→ Text excerpt:
□ □ □
Tuesday, April 27, 2010

What a Profound Expression of "black-woman-pain"

Poem for Some Black Women
©1992 Carolyn M. Rodgers

i am lonely,
all the people i know
i know too well

there was comfort in that
at first but now
we know each others miseries
too well.

The rest of the poem is after the jump.


we are
lonely women, who spend time waiting for
occasional flings
we live with fear.
we are lonely.
we are talented, dedicated, well read
BLACK, COMMITTED,

we are lonely,
we understand the world problems
Black women's problems with Black men
but all
we really understand is
lonely.

when we laugh,
we are so happy to laugh
we cry when we laugh
we are lonely.
we are busy people
always doing things
fearing getting trapped in rooms
loud with empty...
yet
knowing the music of silence/hating it/hoarding it
loving it/treasuring it,
it often birthing our creativity
we are lonely

being soft and being hard
supporting our selves, earning our own bread
soft/hard/hard/soft
knowing that need must not show
will frighten away
knowing that we must
walk back-wards nonchalantly on our tip-toeness
into
happiness,
if only for stingy moments

we know too much
we learn to understand everything,
to make too much sense out
of the world,
of pain
of lonely...

we buy clothes, we take trips,
we wish, we pray, we meditate, we curse, we crave, we coo,
we caw,

we need ourselves sick, we need, we need
we lonely we grow tired of tears we grow tired of fear
we grow tired but must al-ways be soft and not too serious...
not too smart not too bitchy not too sapphire
not too dumb not too not too not too
a little less a little more
add here detract there
.lonely.

*Credit to Feministing for letting me see this.

Saturday, April 24, 2010

Thoughts on "Gender-Week" - 10th-17th April

Got my chance to have a say about my opinions on gender-relations in the Varsity Newspaper and here it is online. So I am satisfied about that not for the stimulation of my ego but rather to offer university students a better clarification of feminism so that the stereotypes of angry, under-sexed, done-wrong, hard, butch, man-hating and power-hungry "bitches" will dissolve somewhat.
□ □ □
→ Data shown:
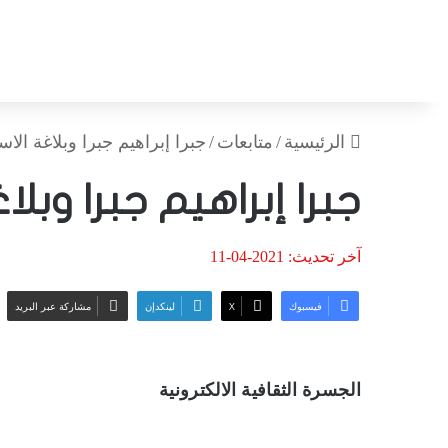
الرئيسية
/
متابعات
/
جبرا إبراهيم جبرا وبلاغة الاس
جبرا إبراهيم جبرا وبلا
آخر تحديث: 2021-04-11
فيسبوك
‫X
لينكدإن
مشاركة عبر البريد
الجسرة الثقافية الالكترونية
□ □ □
→ What is needed: Can you write the next part of the blog text, picking up right after its last sentence about the newspaper piece on Gender Week?

→ Task response:
I attended a panel discussion during last week on the topic of "Masculinity in South Africa". I was glad to hear strong mention of a deeply entrenched white-supremacist (imperialist) patriarchal masculinity by all three of the panelists with one even making mention of the notion that "masculinity is made" i.e. socially constructed and a result of condition. The kind of masculinity she was making reference to of course that which feeds off of conquest, power and domination. The final panelist was also profound in conveying how this same white-supremacist patriarchal masculinity has embedded itself in our history. How we are made to admire the European colonial style of seizing power of weak natives and that this is the model we naturally wish to follow in order to gain a feeling of satisfaction with ourselves. This reminds me of a quote from Nineteen Eighty-Four in which O'Brein tells Winston, "If you want a picture of the future, imagine a boot stamping on a human face — forever". That's it..."Power is not a means, it is an end" which is also another quote from the book. It's all its about, that's all it's ever been about. One does not gain power for any other purpose than to satisfy themselves with a sick feeling a contentment. In closing, the panelist left us with the thought that we should continue to think critically about our history and not let history ride over us. If we never question how whites came to dominate the way they do, we'll never understand our the power-structure, economic-system and social-heirarchies. Why some people have it easier than others. History can not be divorced from the present. History has shaped our present and trying to forget about it will not make it's influence on today disappear.

But I still find this one interesting. The Deputy Editor of Varsity in the usual Editor's Comment section writes this:

If someone is against abortion, homosexuality and disagrees with feminism then that is their right and they should not be adversely judged or treated for believing it. The world, indeed liberals need more people who adhere to the bible saying that says “let those who are without sin cast the first stone”.

Which can be read in full here

Now although I agree with the notion of letting people be and not interfering with their personal right for individual expression, I have got to say that underneath Tatenda's self-righteous veil, he is practicing a very common habit patriarchal males struggle with and that is defending male privilege. Anyone who disagrees with feminism is simply defending male privilege and chauvinistic ideas.


Enough about that, during gender week three large boards were placed up at the Jammie Plaza one with the words gender week, another with a female figure and another with a male figure. With this, people were asked to write about their thoughts about gender and as you would expect the boards were cluttered with obscene, sexist, misogynistic, homophobic remarks aplenty. No surprise, are young people expected to have any morsel of maturity in a discussion of this nature. As consumers of highly sexist forms of entertainment what more would you expect aside from the usual sexualized trash when it comes to the topic of the gender-binary.

But of course it was racism...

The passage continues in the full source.